April 15, 2008 | By Paul F. South
NEW ORLEANS -- New Orleans Baptist Theological Seminary will officially dedicate its new educational initiative at Phillips State Prison in Georgia on April 17.
Classes began at the Buford, Ga., facility April 2, said John Morris, director of the newest prison program. It is the third prison extension program initiated by the seminary. Degree programs are also in place at Angola State Prison in Louisiana and Parchman Prison in Mississippi.
The Georgia program is supervised by the seminary’s North Georgia hub.
Thirty inmates are part of the first class at Phillips, a close security facility in Buford, Ga., which houses some of the state’s most violent offenders. Students were selected from inmates who applied for the program from prisons across Georgia.

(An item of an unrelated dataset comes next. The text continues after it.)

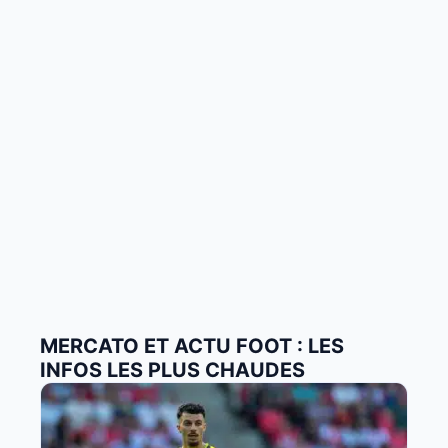
MERCATO ET ACTU FOOT : LES
INFOS LES PLUS CHAUDES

“These are violent criminals, or at least they were at one point, in which God has done a transforming work,” Morris said.
The success of the Angola and Parchman programs was critical to the Georgia initiative, Morris said. Morris also praised the Georgia Department of Corrections.
“The commissioner here (James Donald) is very advanced in his thinking,” Morris said. “His goal is to reduce recidivism. He can do that in two ways: One is by training the inmates better, that is through the program, but also by using them as ministers inside the prison to prepare people who are getting out for their life outside. The whole deal is to reduce the number of people who come back in.”
Officials faced a difficult challenge in choosing students for the program, Morris said.
“Going through the applications, the first part you read is their crime. You read about these terrible crimes, and the thought ran through my mind was ‘I’m going to lock myself in a room with 30 of these people?,’” Morris said. “But the second part involved their testimony, their spiritual journey. You just read that and you say, ‘God has done a miraculous work in this man.”
Morris added: “One of the challenges I faced in talking to these guys is balancing the hideousness of their crime with the redemptive power of God. I’m just awestruck.”
Morris, who also teaches at the seminary’s North Georgia hub campus in suburban Atlanta, is impressed by his new students at Phillips, who have an almost unquenchable desire for biblical teaching. All of their material possessions fit in an area the size of a kitchen cabinet. They have nothing else.
The program offers a bachelor’s degree in Christian Ministry, as well as a two-year associates’ program. Morris hopes to flood Georgia’s prisons with ministers of the gospel.
“My vision goes beyond the academic degree,” Morris said. "My vision is to totally change this prison; to take this prison for God. And then use the ministers to go out and have an impact on the rest of the prisons in Georgia. I think that’s possible.”
The featured speaker at the April 17 event will be Larry Wynn of Hebron Baptist Church. Dr. Jerry Pounds, assistant to NOBTS President Chuck Kelley, will speak on behalf of the seminary. Other state officials and other dignitaries are slated to attend the 11 a.m. ceremony.